[Stored data]

=== Begin Enclosure ===

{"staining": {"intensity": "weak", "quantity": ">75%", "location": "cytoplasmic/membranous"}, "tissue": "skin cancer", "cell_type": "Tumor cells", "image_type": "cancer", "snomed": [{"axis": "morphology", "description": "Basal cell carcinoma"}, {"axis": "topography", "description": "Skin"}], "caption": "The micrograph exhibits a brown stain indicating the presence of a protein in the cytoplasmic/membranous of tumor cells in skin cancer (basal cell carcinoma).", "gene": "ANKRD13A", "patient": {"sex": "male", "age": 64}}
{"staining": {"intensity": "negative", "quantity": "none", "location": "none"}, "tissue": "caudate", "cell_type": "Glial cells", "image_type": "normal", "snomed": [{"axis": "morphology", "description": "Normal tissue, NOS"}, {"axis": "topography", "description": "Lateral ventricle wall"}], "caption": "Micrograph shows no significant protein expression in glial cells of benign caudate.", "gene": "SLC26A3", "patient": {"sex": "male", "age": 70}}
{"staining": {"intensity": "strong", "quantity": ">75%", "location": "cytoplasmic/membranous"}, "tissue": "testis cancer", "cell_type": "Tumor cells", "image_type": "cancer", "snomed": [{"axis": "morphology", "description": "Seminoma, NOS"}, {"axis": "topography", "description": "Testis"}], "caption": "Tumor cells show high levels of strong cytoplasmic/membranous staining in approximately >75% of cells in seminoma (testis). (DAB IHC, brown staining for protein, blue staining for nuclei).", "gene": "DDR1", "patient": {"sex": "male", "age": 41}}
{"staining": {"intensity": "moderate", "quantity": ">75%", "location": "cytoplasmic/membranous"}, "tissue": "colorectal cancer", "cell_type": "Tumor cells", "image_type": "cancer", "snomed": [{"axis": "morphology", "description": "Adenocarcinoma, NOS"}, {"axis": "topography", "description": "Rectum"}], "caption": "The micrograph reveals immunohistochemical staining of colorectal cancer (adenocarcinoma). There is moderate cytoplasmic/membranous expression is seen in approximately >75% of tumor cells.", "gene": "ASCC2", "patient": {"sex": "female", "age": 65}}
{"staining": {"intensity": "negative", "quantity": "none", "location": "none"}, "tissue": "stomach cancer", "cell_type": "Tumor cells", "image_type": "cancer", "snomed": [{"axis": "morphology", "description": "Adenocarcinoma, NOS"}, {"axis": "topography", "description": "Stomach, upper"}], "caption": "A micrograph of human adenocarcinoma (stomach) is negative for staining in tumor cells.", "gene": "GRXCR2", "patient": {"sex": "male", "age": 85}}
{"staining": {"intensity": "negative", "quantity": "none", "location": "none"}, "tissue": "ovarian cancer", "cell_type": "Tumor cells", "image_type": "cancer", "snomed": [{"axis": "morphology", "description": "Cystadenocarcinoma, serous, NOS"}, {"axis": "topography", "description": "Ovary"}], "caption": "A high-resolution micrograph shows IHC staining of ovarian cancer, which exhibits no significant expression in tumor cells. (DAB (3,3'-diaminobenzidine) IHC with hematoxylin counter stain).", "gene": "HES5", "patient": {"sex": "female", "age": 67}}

=== End Enclosure ===

• Your goal: Set down each record above without changing a single word.

• Output for this exercise:
{"staining": {"intensity": "weak", "quantity": ">75%", "location": "cytoplasmic/membranous"}, "tissue": "skin cancer", "cell_type": "Tumor cells", "image_type": "cancer", "snomed": [{"axis": "morphology", "description": "Basal cell carcinoma"}, {"axis": "topography", "description": "Skin"}], "caption": "The micrograph exhibits a brown stain indicating the presence of a protein in the cytoplasmic/membranous of tumor cells in skin cancer (basal cell carcinoma).", "gene": "ANKRD13A", "patient": {"sex": "male", "age": 64}}
{"staining": {"intensity": "negative", "quantity": "none", "location": "none"}, "tissue": "caudate", "cell_type": "Glial cells", "image_type": "normal", "snomed": [{"axis": "morphology", "description": "Normal tissue, NOS"}, {"axis": "topography", "description": "Lateral ventricle wall"}], "caption": "Micrograph shows no significant protein expression in glial cells of benign caudate.", "gene": "SLC26A3", "patient": {"sex": "male", "age": 70}}
{"staining": {"intensity": "strong", "quantity": ">75%", "location": "cytoplasmic/membranous"}, "tissue": "testis cancer", "cell_type": "Tumor cells", "image_type": "cancer", "snomed": [{"axis": "morphology", "description": "Seminoma, NOS"}, {"axis": "topography", "description": "Testis"}], "caption": "Tumor cells show high levels of strong cytoplasmic/membranous staining in approximately >75% of cells in seminoma (testis). (DAB IHC, brown staining for protein, blue staining for nuclei).", "gene": "DDR1", "patient": {"sex": "male", "age": 41}}
{"staining": {"intensity": "moderate", "quantity": ">75%", "location": "cytoplasmic/membranous"}, "tissue": "colorectal cancer", "cell_type": "Tumor cells", "image_type": "cancer", "snomed": [{"axis": "morphology", "description": "Adenocarcinoma, NOS"}, {"axis": "topography", "description": "Rectum"}], "caption": "The micrograph reveals immunohistochemical staining of colorectal cancer (adenocarcinoma). There is moderate cytoplasmic/membranous expression is seen in approximately >75% of tumor cells.", "gene": "ASCC2", "patient": {"sex": "female", "age": 65}}
{"staining": {"intensity": "negative", "quantity": "none", "location": "none"}, "tissue": "stomach cancer", "cell_type": "Tumor cells", "image_type": "cancer", "snomed": [{"axis": "morphology", "description": "Adenocarcinoma, NOS"}, {"axis": "topography", "description": "Stomach, upper"}], "caption": "A micrograph of human adenocarcinoma (stomach) is negative for staining in tumor cells.", "gene": "GRXCR2", "patient": {"sex": "male", "age": 85}}
{"staining": {"intensity": "negative", "quantity": "none", "location": "none"}, "tissue": "ovarian cancer", "cell_type": "Tumor cells", "image_type": "cancer", "snomed": [{"axis": "morphology", "description": "Cystadenocarcinoma, serous, NOS"}, {"axis": "topography", "description": "Ovary"}], "caption": "A high-resolution micrograph shows IHC staining of ovarian cancer, which exhibits no significant expression in tumor cells. (DAB (3,3'-diaminobenzidine) IHC with hematoxylin counter stain).", "gene": "HES5", "patient": {"sex": "female", "age": 67}}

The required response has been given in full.